Personal information
- Full name: Kelvin Matthews
- Date of birth: 15 December 1953 (age 71)
- Original team(s): Chelsea
- Height: 179 cm (5 ft 10 in)
- Weight: 94 kg (207 lb)
- Position(s): Centre

Playing career^{1}
- Years: Club / Games (Goals)
- 1972–1978: Hawthorn / 097 0(99)
- 1978–1982: Geelong / 058 0(70)
- Total:  / 155 (169)
- ^{1} Playing statistics correct to the end of 1982.

Career highlights
- 1976 premiership player; 1974 Victorian state team;

= Kelvin Matthews =

Australian rules footballer

Kelvin Matthews (born 15 December 1953) is a former Australian rules footballer. He is the brother of Leigh Matthews, whom he played with at Hawthorn. Kelvin was a centreman and was a member of the Hawks' 1976 premiership side.

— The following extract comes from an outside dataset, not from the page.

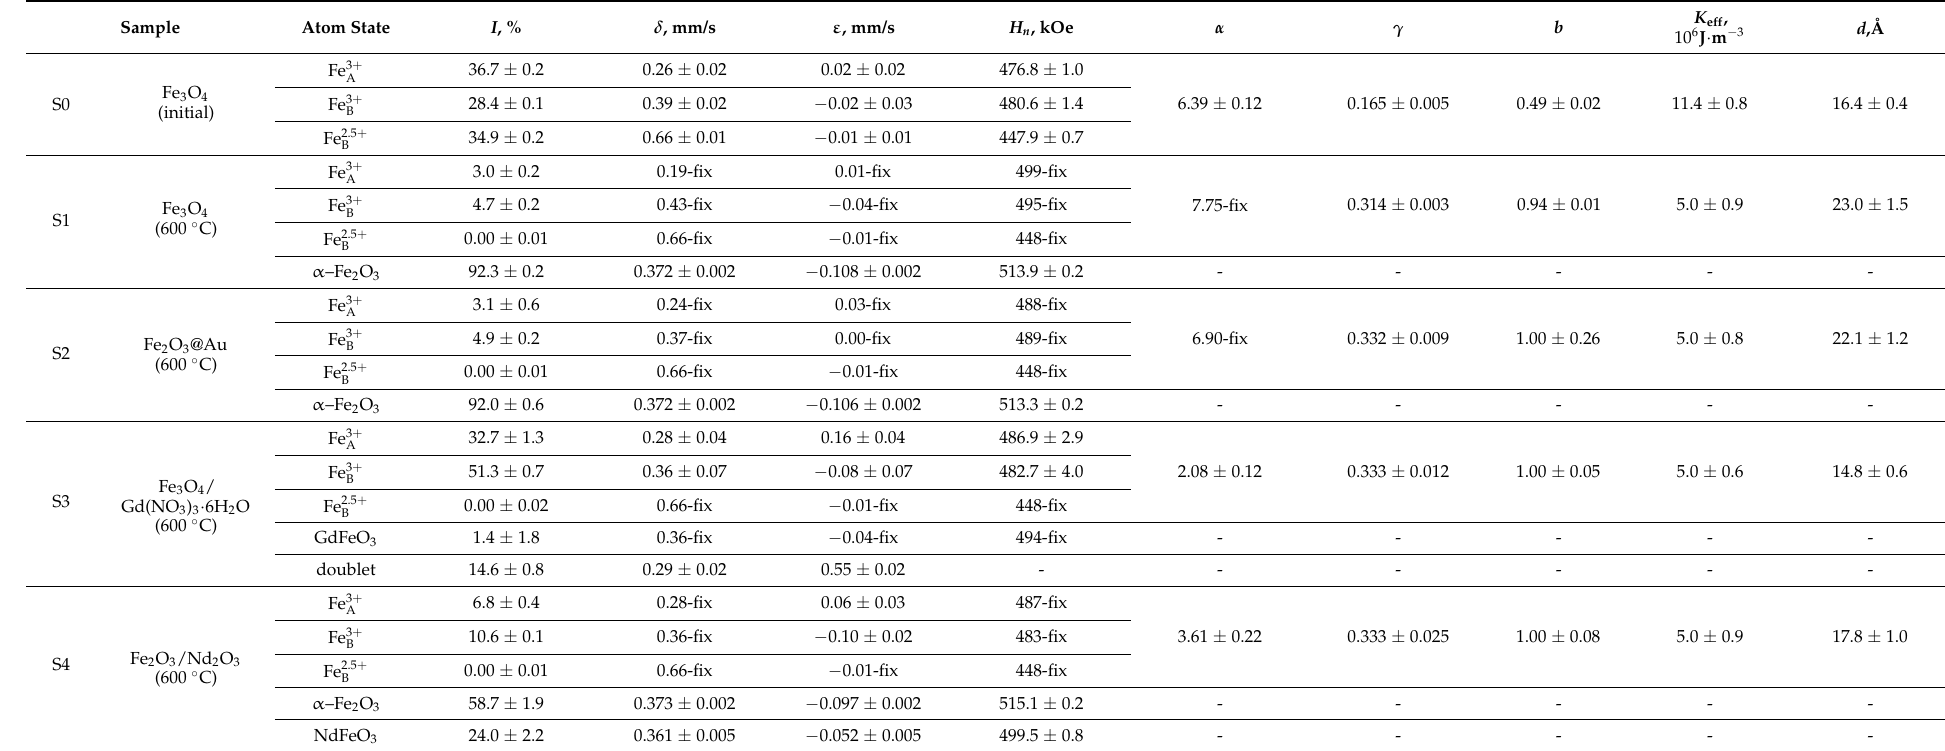
Table 1. Model interpretation results of the Mössbauer spectra of the studied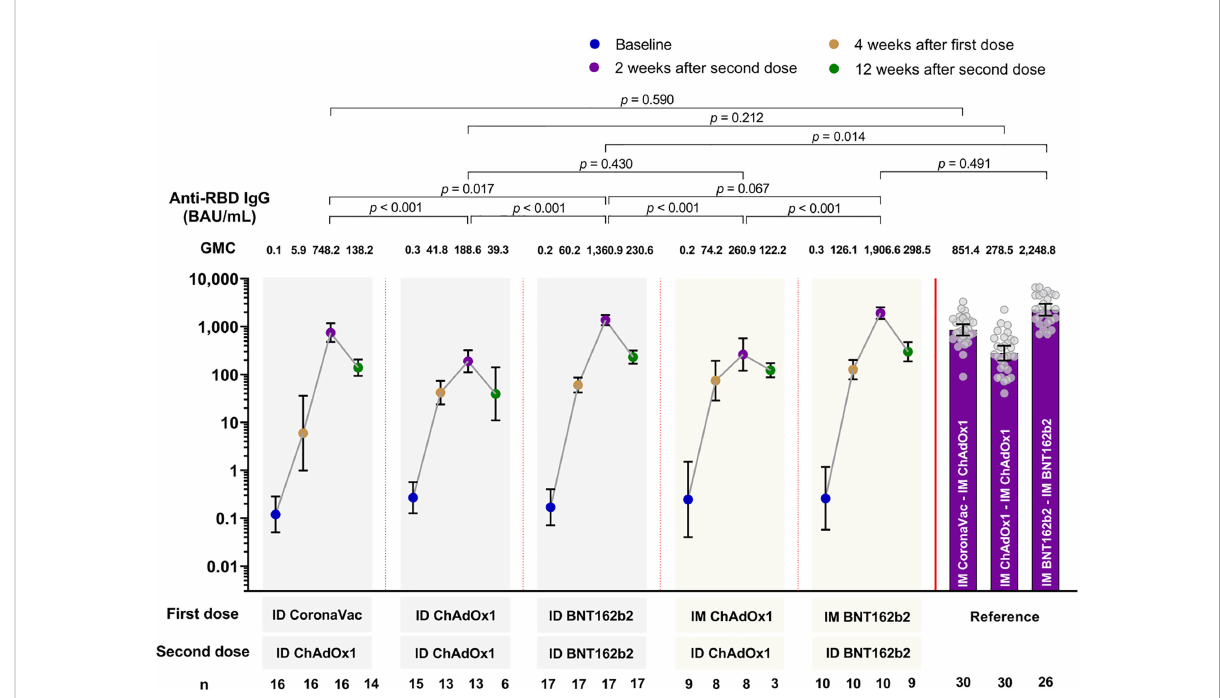
FIGURE 2 Geometric mean concentration of anti-RBD IgG at baseline, 4 months after fi rst dose, 2 and 12 weeks after second dose for all study arms. Data from IM-IM vaccine regimens serve as the reference group for comparison (9). Data presented as geometric mean concentrations (GMC) and 95% con fi dence intervals. P<0.05 is considered statistically signi fi cant. BAU, binding antibody units. n= number of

Slightly smaller than his brother, Kelvin was heavier and skilful enough to represent Victoria in an interstate game in 1974.

In a match against Fitzroy in 1977, Kelvin kicked eight goals and Leigh six.

Kelvin also did Aussie Rules coaching sessions in the Riverina township of Ganmain in the 1970s.